On 1 May 2007 a judicial review claim was lodged in the Administrative Court Office and service upon the Magistrates' Court and the CPS, as an interested party, was effected. On 2 May the case against this applicant was committed to the Crown Court for trial. It was a Section 2 paper committal, it being acknowledged that there was a prima facie case against the applicant. On 8 May 2007 Mr Justice Keith abridged the time for acknowledgement of service to 17 May. He stayed the Crown Court proceedings and gave the parties liberty to apply to discharge his order or vary it on 48 hours' notice.

8.

On 22 May 2007 the matter came before Mr Justice Collins. No acknowledgement of service had been received. He granted permission to the applicant to seek judicial review. He ordered that a copy of the papers be served on the Director of Public Prosecutions so that he could take action on what appeared to be internal failures within the CPS. We record that we have had the courtesy of a reply from the Director, dated 28 June 2007, indicating that the CPS's internal procedures are dealing with the failures of the relevant office of the CPS. Mr Justice Collins also ordered that defences from the magistrates and/or the CPS be lodged by 8 June 2007. No such defences were filed by that date and no communication of any sort was received by that date from the parties.

9.

We move forward to Friday 29 June 2007. On that day the CPS filed an acknowledgement of service together with evidence and its defence to the application. It sought permission to take part in the proceedings pursuant to Civil Procedure Rule 54.9. Earlier in the proceedings today we granted the Crown permission to take part, observing that the interests of justice required that it should be allowed to do so, the interests of justice being those of the alleged victim in the case who would otherwise not have a voice in relation to this particular matter. On that same day, Friday 29 June, the claimant filed his bundle approaching 200 pages with the court together with his skeleton argument. The applicant was some three weeks late in so doing. He appears to us to have been guilty of the very thing about which he complained to the magistrates about the Crown Prosecution Service's handling of the matter, namely a failure to prepare his paperwork in due time for consideration by the court.

10.

On Monday 2 July 2007 the justices submitted an acknowledgement of service which made their observations about the case. They, like every other party in this case, failed to deal with the matter with appropriate despatch. This court has been faced with the prospect of dealing with important materials in this case at the eleventh hour. The excuses put forward by each of the three parties who were in the case are virtually interchangeable; failures demonstrating disorganisation misunderstanding or inefficiency. This court has to struggle with the consequences of the parties' failures to get their papers in order and present them to this court in time. We have indeed considered all papers which have been submitted to us.

----

* **TASKS TO PERFORM**:
1. Answer these questions about the judgment extract:
(a) On what date did Mr Justice Keith abridge the time for acknowledgement of service?
(b) By what date did Mr Justice Collins order the magistrates and/or the CPS to lodge defences?
(c) On what date did the justices submit an acknowledgement of service?
2. Echo the judgment extract word for word, starting at the words "On Monday 2" and ending after the words "submitted to us.".
Answer from the judgment extract alone, without drawing on any outside knowledge.

* **INFORMATION SHOWN**:
----

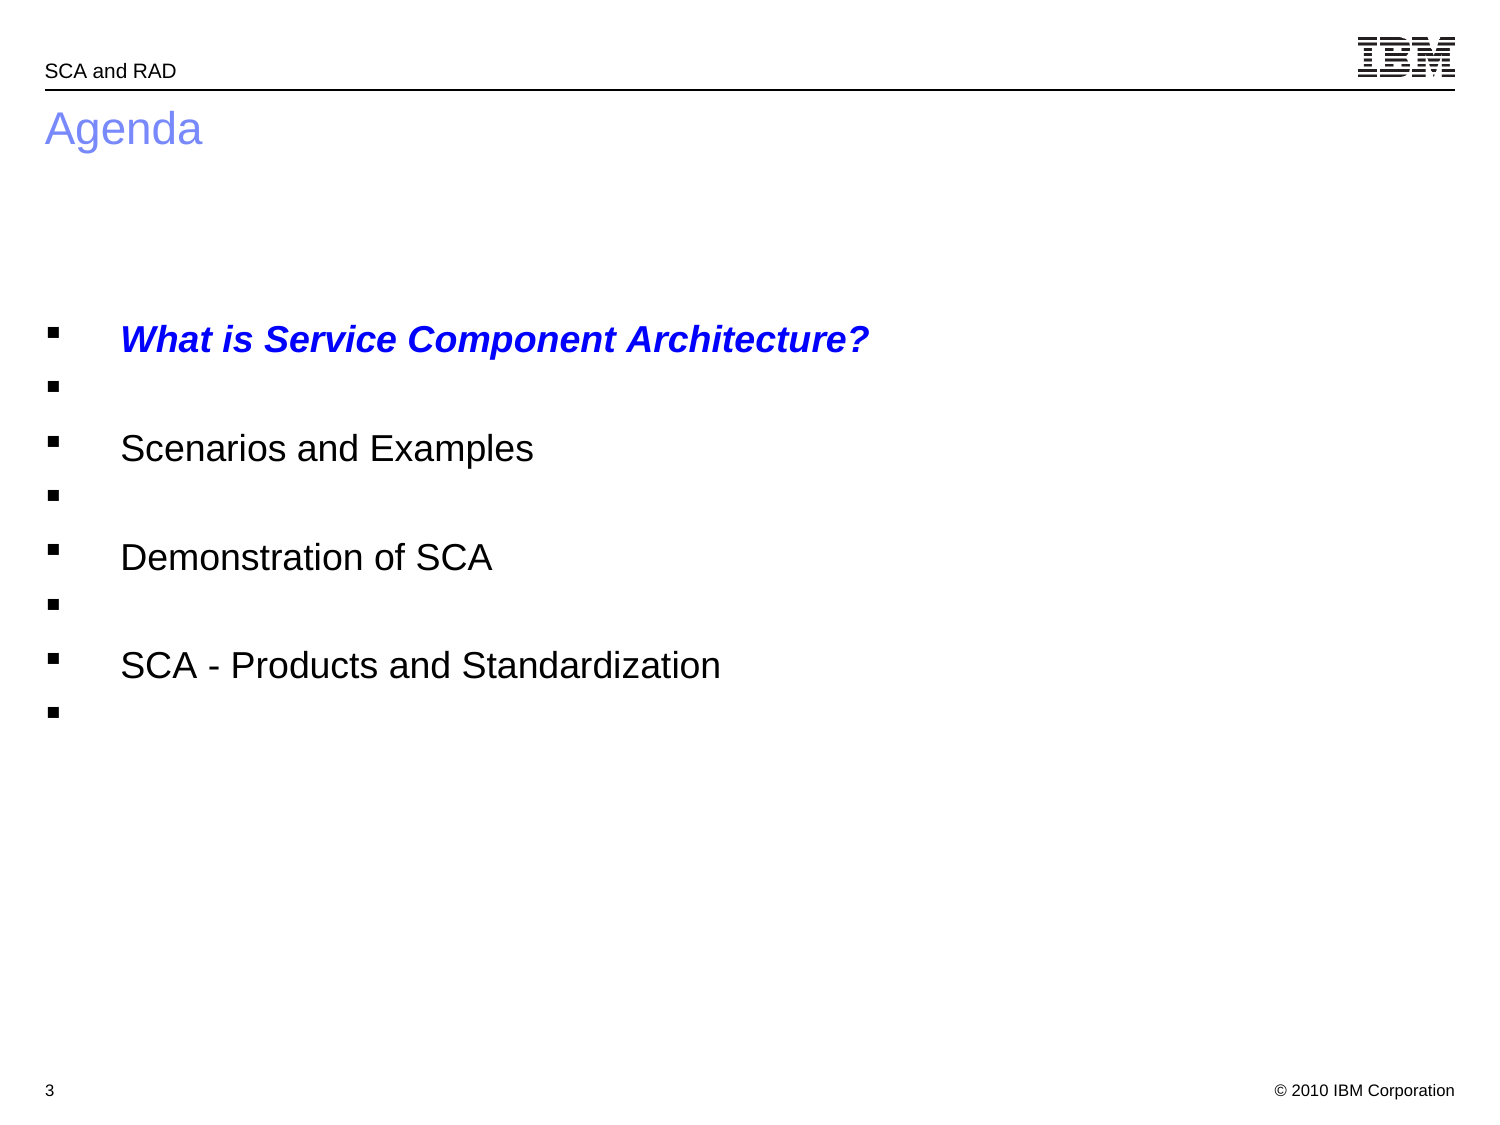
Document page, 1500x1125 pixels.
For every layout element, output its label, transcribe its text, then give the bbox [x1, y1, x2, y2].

----

* **SOLVED TASKS**:
1.
(a) 8 May 2007
(b) 8 June 2007
(c) Monday 2 July 2007

2.
On Monday 2 July 2007 the justices submitted an acknowledgement of service which made their observations about the case. They, like every other party in this case, failed to deal with the matter with appropriate despatch. This court has been faced with the prospect of dealing with important materials in this case at the eleventh hour. The excuses put forward by each of the three parties who were in the case are virtually interchangeable; failures demonstrating disorganisation misunderstanding or inefficiency. This court has to struggle with the consequences of the parties' failures to get their papers in order and present them to this court in time. We have indeed considered all papers which have been submitted to us.